--- Bloc de texte ---
————————

Pour expliquer cette extraordinaire et sans précédent montée de l’infertilité, les réactionnaires religieux, notamment les catholiques, avancent l’argument suivant : on fait des enfants trop tard. Par « on », comprenez les femmes. La vogue des nouveaux pères quinquagénaires ne chagrine pas le clergé outre mesure. Non, le problème serait l’avancée en âge du premier enfant pour les femmes, qui intervient après 30 ans. Nos amis de l’église nous enjoignent à respecter la nature et à se marier plus tôt et à enfanter un peu plus tôt. Les femmes. Là, je déplore un manque de pragmatisme : tant qu’à faire, pourquoi ne pas inciter franchement les femmes à pondre obligatoirement à 18 ans. On règlerait ainsi un double problème national. D’une part les jeunes parturientes ne reprenant pas d’études supérieures, pas de problème de places dans l’enseignement supérieur et autres psychodrames de Parcoursup. D’autre part, les femmes élèvent leurs enfants ce qui règle le problème du chômage des hommes. Elle est pas belle la vie ?

————————

Entrées enregistrées
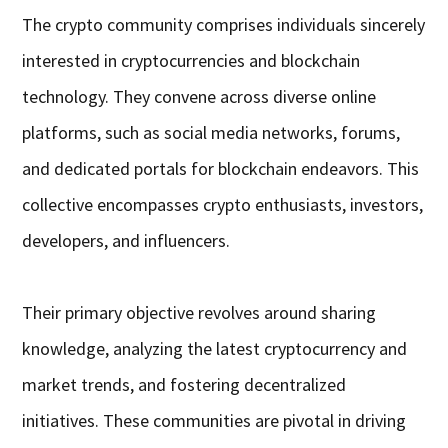
The crypto community comprises individuals sincerely
interested in cryptocurrencies and blockchain
technology. They convene across diverse online
platforms, such as social media networks, forums,
and dedicated portals for blockchain endeavors. This
collective encompasses crypto enthusiasts, investors,
developers, and influencers.
Their primary objective revolves around sharing
knowledge, analyzing the latest cryptocurrency and
market trends, and fostering decentralized
initiatives. These communities are pivotal in driving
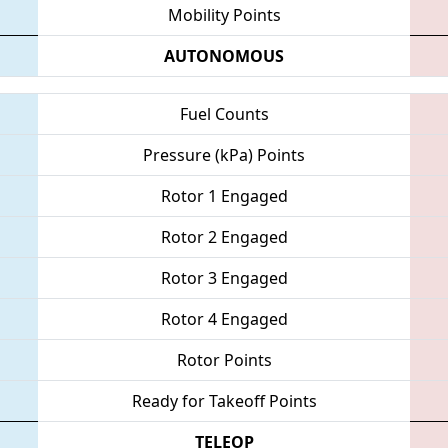
Mobility Points
AUTONOMOUS
Fuel Counts
Pressure (kPa) Points
Rotor 1 Engaged
Rotor 2 Engaged
Rotor 3 Engaged
Rotor 4 Engaged
Rotor Points
Ready for Takeoff Points
TELEOP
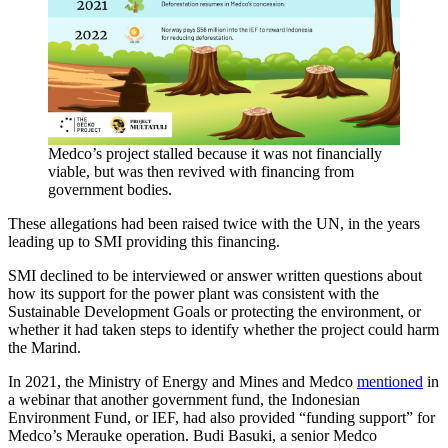
Medco’s project stalled because it was not financially
viable, but was then revived with financing from
government bodies.
These allegations had been raised twice with the UN, in the years
leading up to SMI providing this financing.
SMI declined to be interviewed or answer written questions about
how its support for the power plant was consistent with the
Sustainable Development Goals or protecting the environment, or
whether it had taken steps to identify whether the project could harm
the Marind.
In 2021, the Ministry of Energy and Mines and Medco
mentioned
in
a webinar that another government fund, the Indonesian
Environment Fund, or IEF, had also provided “funding support” for
Medco’s Merauke operation. Budi Basuki, a senior Medco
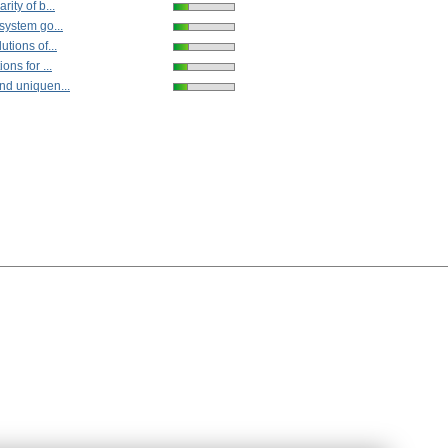
rity of b...
 system go...
utions of...
ons for ...
nd uniquen...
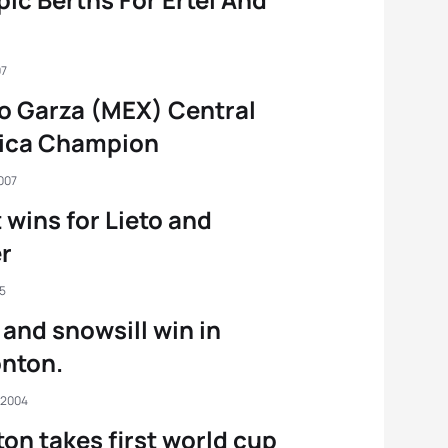
07
o Garza (MEX) Central
ica Champion
007
 wins for Lieto and
r
05
 and snowsill win in
nton.
 2004
ton takes first world cup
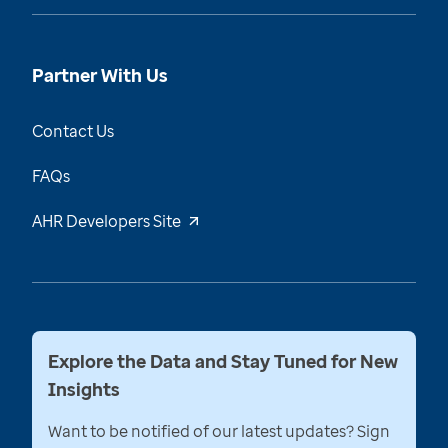
Partner With Us
Contact Us
FAQs
AHR Developers Site
Explore the Data and Stay Tuned for New
Insights
Want to be notified of our latest updates? Sign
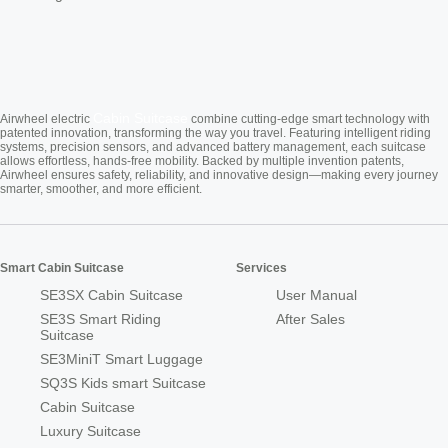
Cabin Suitcase
Airwheel electric
combine cutting-edge smart technology with
patented innovation, transforming the way you travel. Featuring intelligent riding
systems, precision sensors, and advanced battery management, each suitcase
allows effortless, hands-free mobility. Backed by multiple invention patents,
Airwheel ensures safety, reliability, and innovative design—making every journey
smarter, smoother, and more efficient.
Smart Cabin Suitcase
Services
SE3SX Cabin Suitcase
User Manual
SE3S Smart Riding
After Sales
Suitcase
SE3MiniT Smart Luggage
SQ3S Kids smart Suitcase
Cabin Suitcase
Luxury Suitcase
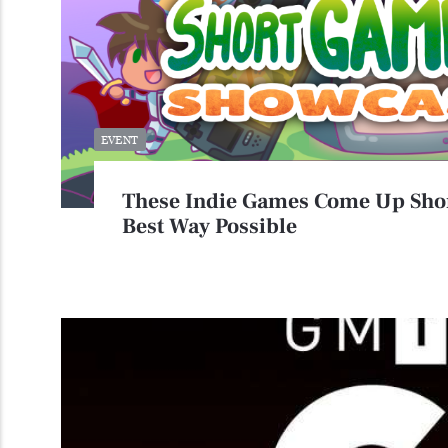
EVENT
These Indie Games Come Up Shor
Best Way Possible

————————

--- Travail à réaliser ---
Poursuivez, s’il vous plaît, le texte sur la montée de l’infertilité à partir de sa dernière phrase.

--- Corrigé ---
L’argument d’une misogynie crasse masque mal la réalité des faits. Comme le rappelait le site d'Usbek&Rica dans une interview il y a un mois, la qualité et la concentration des spermatozoïdes a baissé de plus de moitié en quelques décennies à peine. La chute est telle que c’est désormais la survie de l’espèce humaine qui est en jeu. En cause ? Les ondes, les perturbateurs endocriniens, la sédentarité nouvelle et autres pathologies du « progrès ». Repensons aux propos de François Héran : quelle place pour le fait que les problèmes d’infertilité débouchant sur des demandes de PMA sont très majoritairement liés à des problèmes d’hommes hétérosexuels ? Marginale. En revanche, agiter le spectre de la décadence à cause des lesbiennes et des femmes seules (donc un peu suspectes, ne nous mentons pas…), ça marche toujours. Comme le montre magistralement Mona Chollet dans son essai sur les Sorcières, les imaginaires misogynes ont toujours redoublé d’efforts quand il s’agissait de sauver la mâle patrie. Le débat, très mal posé, sur l’élargissement de la PMA pour toutes en est une nouvelle illustration. Peu de place pour la sororité dans notre devise républicaine qui fait la part belle aux frères. Quand le sage montre la lune, l’imbécile regarde le doigt dit-on. Quand le sage montre les périls gigantesques de l’infertilité pour toutes et tous, l’imbécile regarde les lesbiennes et femmes seules.